È quindi evidente che in questi ultimi trasferimenti possono ravvisarsi gli estremi del delitto di riciclaggio ex art. 648-bis c.p. commesso dal financial manager, che sia consapevole della provenienza illecita delle somme, mentre al phisher che vi concorra od operi esso stesso anche il trasferimento all’estero o ad altri conti del provento della truffa o della frode informatica o degli altri reati menzionati, commessi da lui o da suoi complici, dovrebbe applicarsi la fattispecie di autoriciclaggio, ex art. 648ter.1c.p.
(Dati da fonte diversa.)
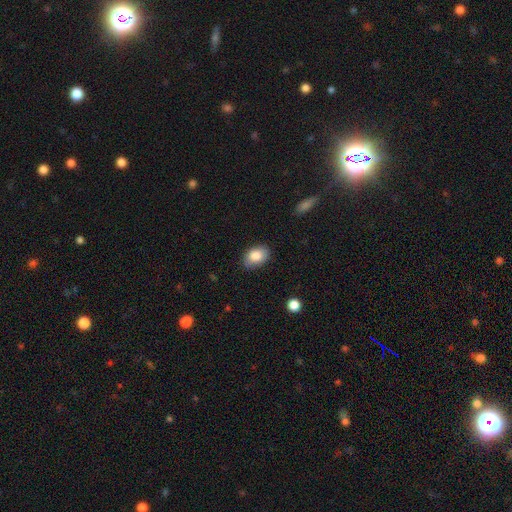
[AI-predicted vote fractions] A smooth galaxy with no disk features (85%) that is in between round and cigar-shaped (85%).

Vote fractions:
- Smooth or featured? smooth: 85% / featured or disk: 8% / star or artifact: 7%
- How rounded? in between: 85% / round: 14% / cigar-shaped: 1%
- Merging? none: 83% / minor disturbance: 14% / major disturbance: 3% / merger: 1%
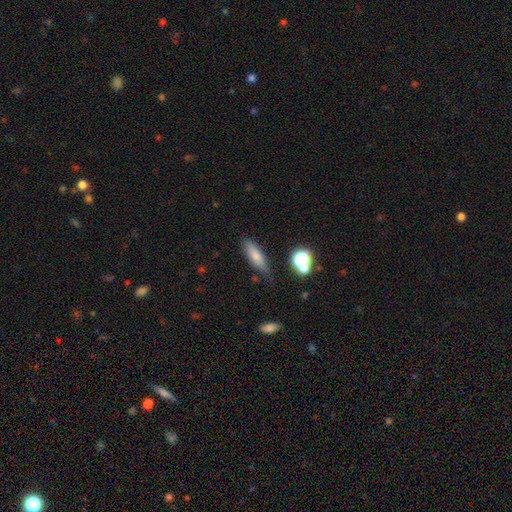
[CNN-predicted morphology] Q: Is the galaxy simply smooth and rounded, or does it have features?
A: smooth — 74%.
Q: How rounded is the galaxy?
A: cigar-shaped — 52%.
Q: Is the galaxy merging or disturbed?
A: none — 70%.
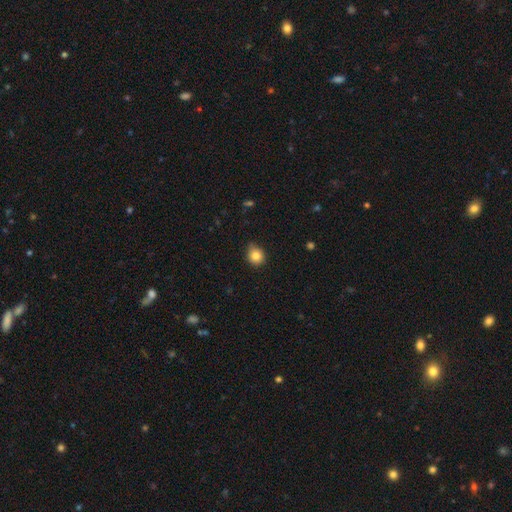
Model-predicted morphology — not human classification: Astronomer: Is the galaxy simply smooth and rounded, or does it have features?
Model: smooth — 84%.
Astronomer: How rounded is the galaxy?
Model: round — 80%.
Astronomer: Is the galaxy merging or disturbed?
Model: none — 78%.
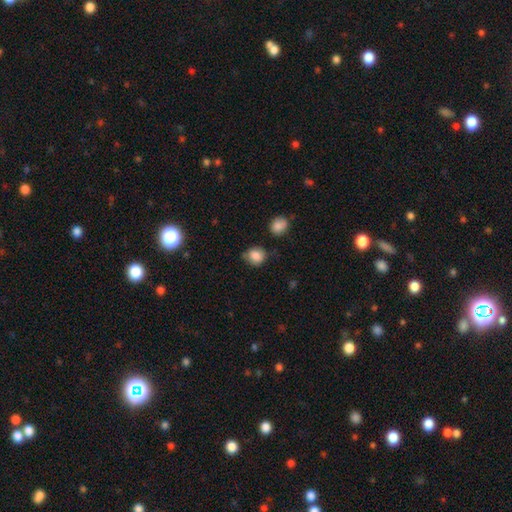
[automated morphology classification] Smooth or featured: smooth — 83% (star or artifact — 9%)
How rounded: round — 72% (in between — 27%)
Merging: none — 64% (minor disturbance — 26%)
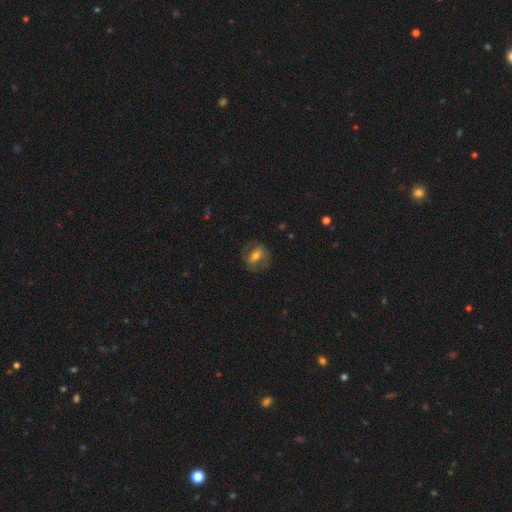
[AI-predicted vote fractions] A smooth galaxy with no disk features (51%) that is in between round and cigar-shaped (49%).

Vote fractions:
- Smooth or featured? smooth: 51% / featured or disk: 40% / star or artifact: 9%
- How rounded? in between: 49% / round: 48% / cigar-shaped: 2%
- Merging? none: 73% / minor disturbance: 16% / major disturbance: 9% / merger: 1%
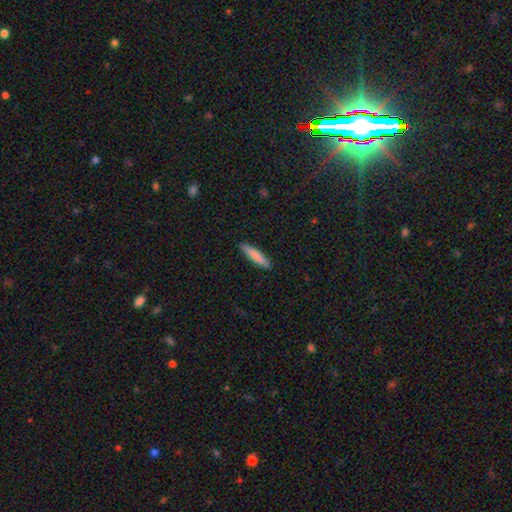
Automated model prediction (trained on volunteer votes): Smooth or featured: smooth — 81% (featured or disk — 14%)
How rounded: cigar-shaped — 87% (in between — 12%)
Merging: none — 90% (minor disturbance — 8%)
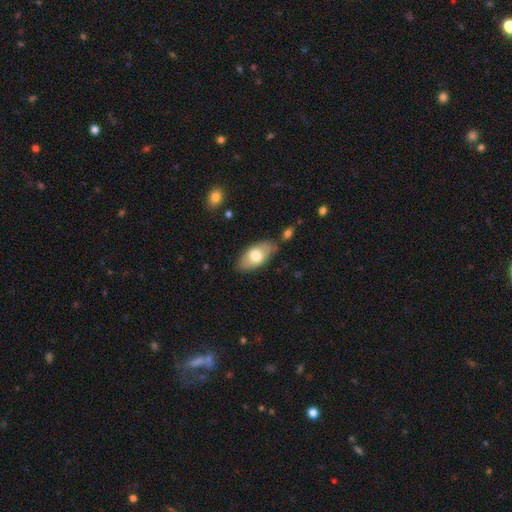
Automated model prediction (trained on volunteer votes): A smooth galaxy with no disk features (71%) that is in between round and cigar-shaped (91%).

Vote fractions:
- Smooth or featured? smooth: 71% / featured or disk: 23% / star or artifact: 6%
- How rounded? in between: 91% / cigar-shaped: 5% / round: 3%
- Merging? none: 75% / minor disturbance: 16% / merger: 6% / major disturbance: 4%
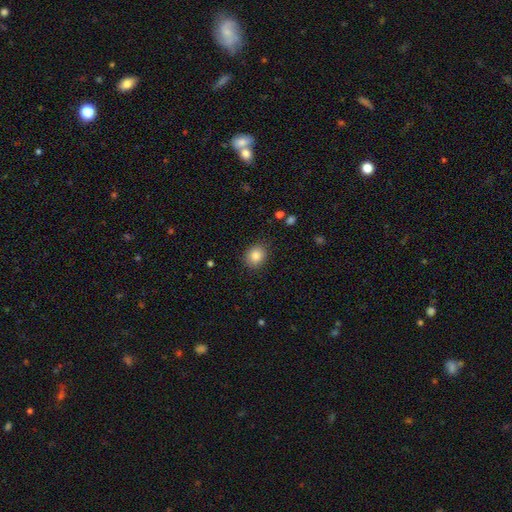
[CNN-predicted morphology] Smooth or featured? smooth (84%)
How rounded? round (68%)
Merging? none (87%)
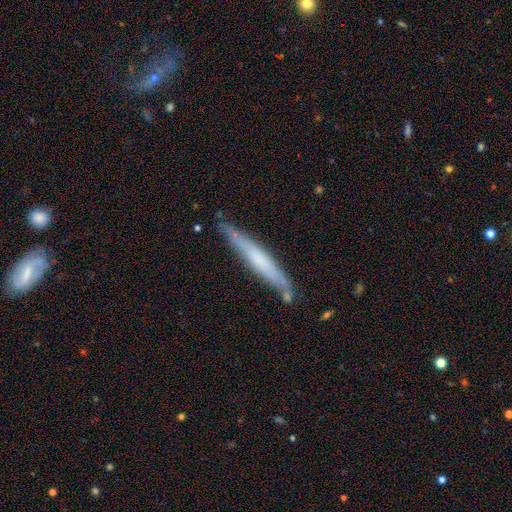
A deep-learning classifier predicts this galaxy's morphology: featured or disk 49%, smooth 44%, star or artifact 7%. Down the decision tree: merging — none (82%).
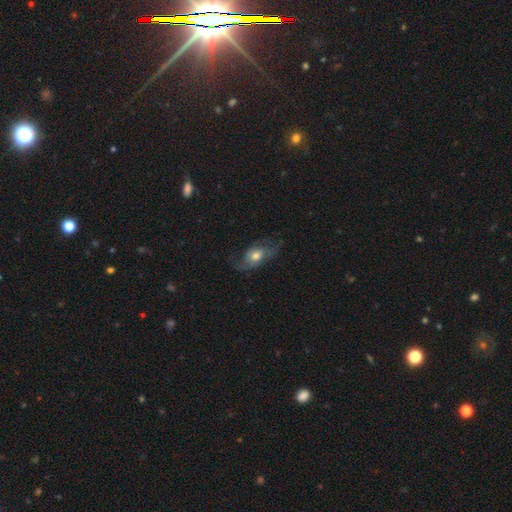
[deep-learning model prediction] Q: Smooth or featured?
A: smooth (47%); runner-up: featured or disk (46%)
Q: Merging?
A: none (49%); runner-up: minor disturbance (27%)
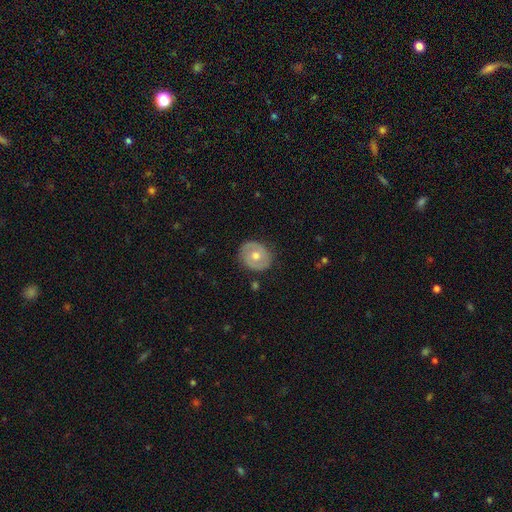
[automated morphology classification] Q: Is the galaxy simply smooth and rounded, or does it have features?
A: featured or disk — 53%.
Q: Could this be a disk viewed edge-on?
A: no — 96%.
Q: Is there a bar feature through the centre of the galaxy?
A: no — 78%.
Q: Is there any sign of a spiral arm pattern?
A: no — 55%.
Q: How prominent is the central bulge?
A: moderate — 80%.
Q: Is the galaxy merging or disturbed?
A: none — 85%.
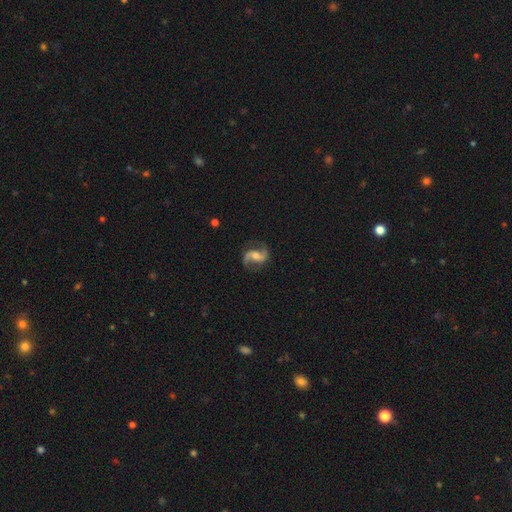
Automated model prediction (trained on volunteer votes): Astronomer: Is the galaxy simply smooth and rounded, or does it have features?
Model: featured or disk — 88%.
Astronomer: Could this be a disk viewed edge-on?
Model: no — 98%.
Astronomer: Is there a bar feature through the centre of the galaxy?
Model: weak — 43% (runner-up: no, 31%).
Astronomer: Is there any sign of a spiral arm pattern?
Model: yes — 97%.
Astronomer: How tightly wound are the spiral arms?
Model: loose — 52% (runner-up: medium, 40%).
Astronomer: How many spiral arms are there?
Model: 2 — 94%.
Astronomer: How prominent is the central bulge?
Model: moderate — 55% (runner-up: small, 34%).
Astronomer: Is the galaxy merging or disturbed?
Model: none — 82%.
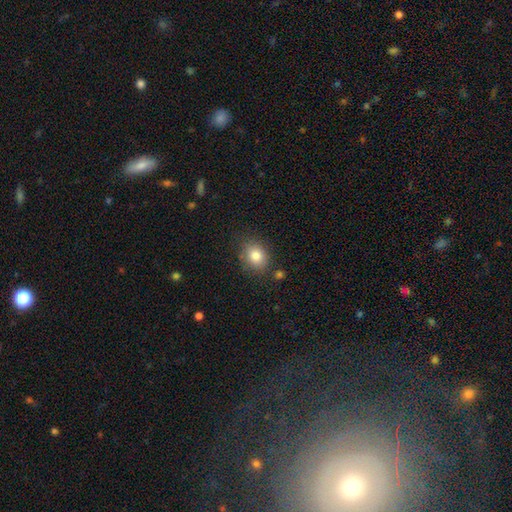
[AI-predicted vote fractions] This appears to be a smooth galaxy with no disk features (83%) that is round (53%). Merging: none (80%).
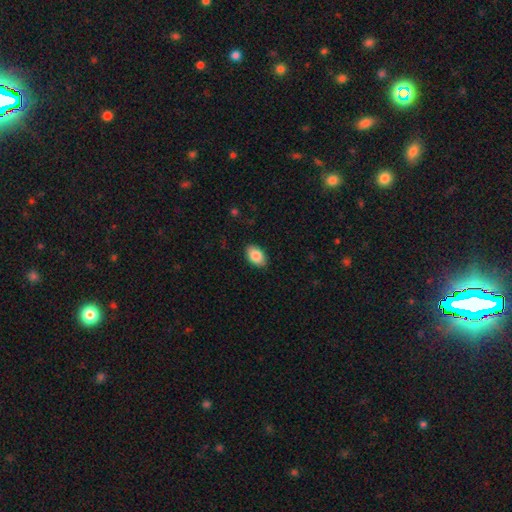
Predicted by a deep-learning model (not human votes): Overall: smooth (86%). How rounded: in between (92%). Merging: none (88%).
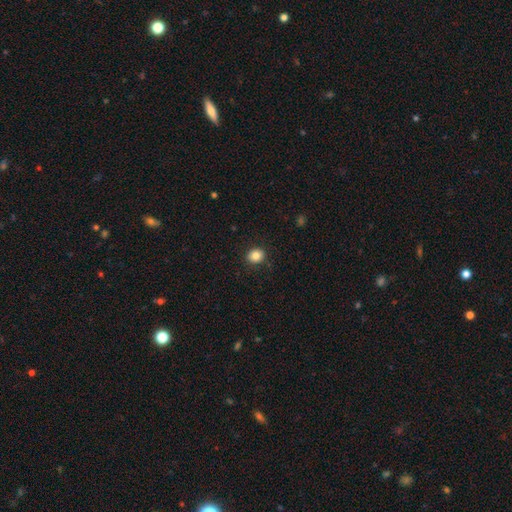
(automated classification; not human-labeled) Overall: smooth (84%). How rounded: round (65%; in between 34%). Merging: none (89%).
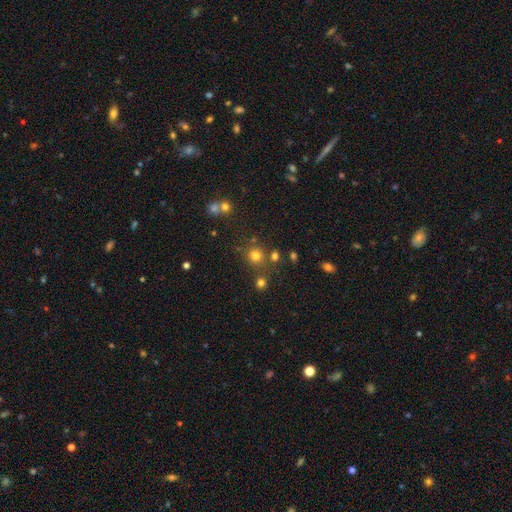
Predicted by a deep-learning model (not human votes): Overall: smooth (74%). How rounded: round (89%). Merging: none (75%).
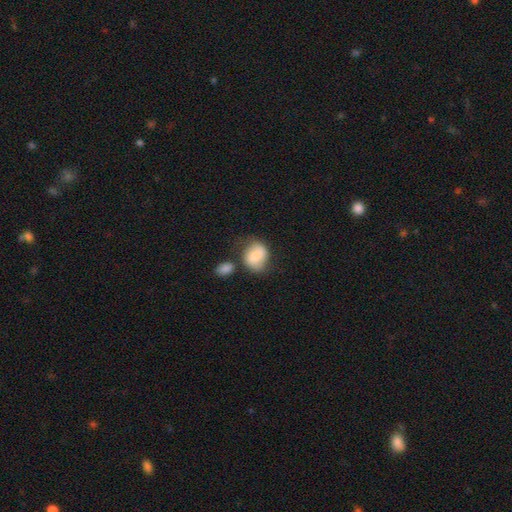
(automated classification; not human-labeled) Smooth or featured: smooth — 71% (featured or disk — 21%)
How rounded: in between — 54% (round — 44%)
Merging: none — 50% (minor disturbance — 23%)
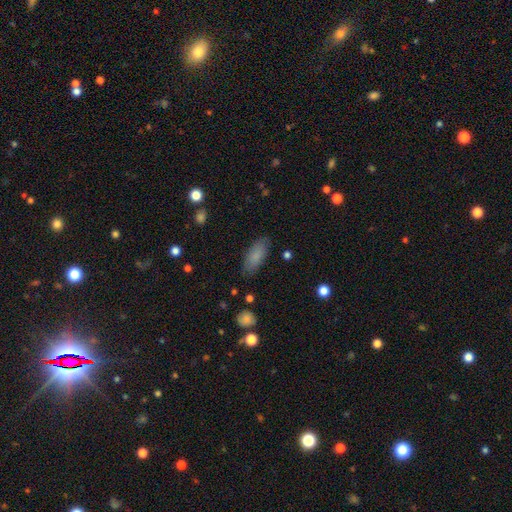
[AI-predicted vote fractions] A smooth galaxy with no disk features (83%) that is in between round and cigar-shaped (81%). Merging: none (83%).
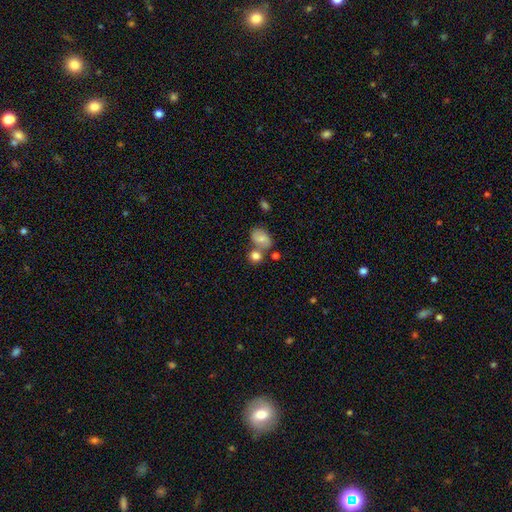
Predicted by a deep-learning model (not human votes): Smooth or featured? smooth (77%)
How rounded? round (70%)
Merging? none (49%)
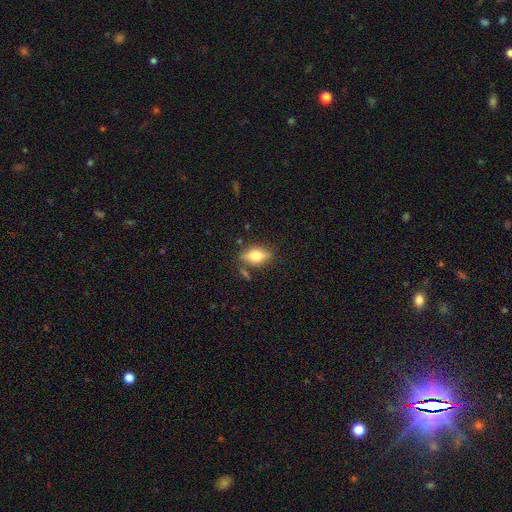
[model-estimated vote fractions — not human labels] smooth 49%, featured or disk 42%, star or artifact 9%. Down the decision tree: merging — none (77%).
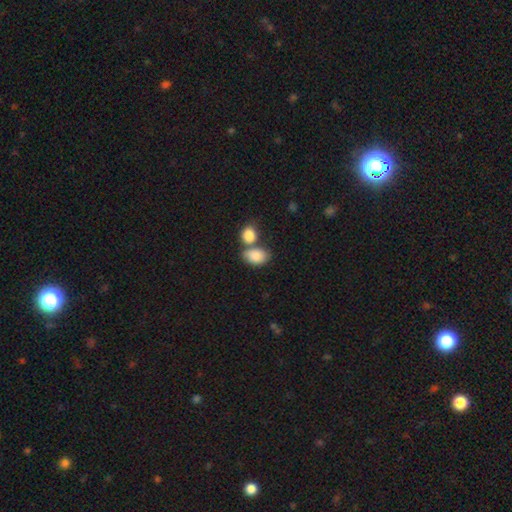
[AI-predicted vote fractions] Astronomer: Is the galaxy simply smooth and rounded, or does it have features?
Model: smooth — 87%.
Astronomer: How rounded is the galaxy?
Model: in between — 82%.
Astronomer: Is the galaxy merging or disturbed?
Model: merger — 47% (runner-up: none, 37%).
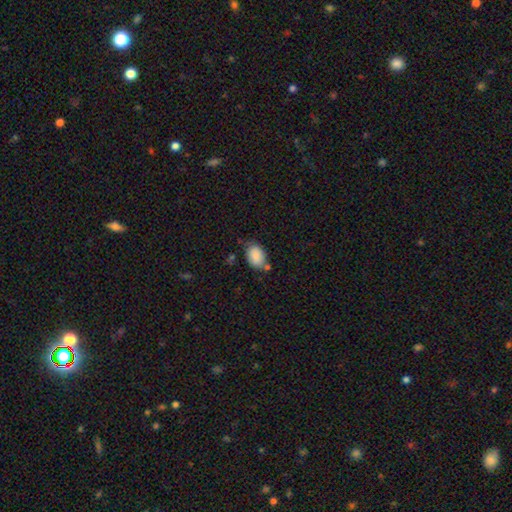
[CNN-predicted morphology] The model was most divided on "merging": none: 65%, minor disturbance: 22%, merger: 8%, major disturbance: 5%. More confident: smooth or featured — smooth (87%); how rounded — in between (83%).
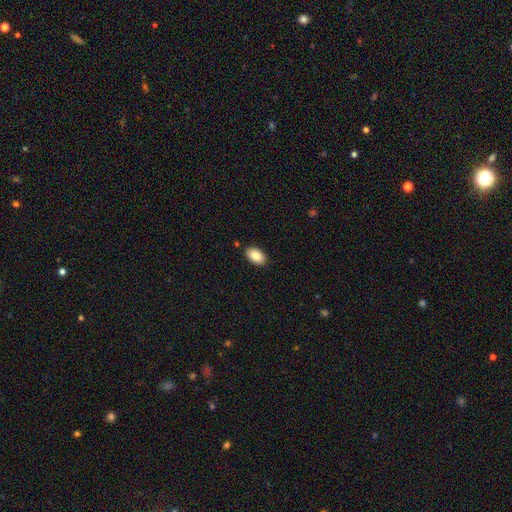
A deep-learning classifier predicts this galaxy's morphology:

Problema cruciale è l’accertamento del dolo in capo al financial manager, richiedente la consapevolezza della provenienza delittuosa delle somme ricevute e da trasferire. Secondo la nota sentenza della Cassazione a Sezioni unite sul dolo della ricettazione, l’elemento rappresentativo avente ad oggetto il delitto presupposto potrebbe coincidere con il dolo eventuale, purché l’accertamento vada al di là del mero “sospetto”, che potrebbe già emergere dalla stranezza dell’incarico o dalla “provvigione” esagerata rispetto alla prestazione richiesta.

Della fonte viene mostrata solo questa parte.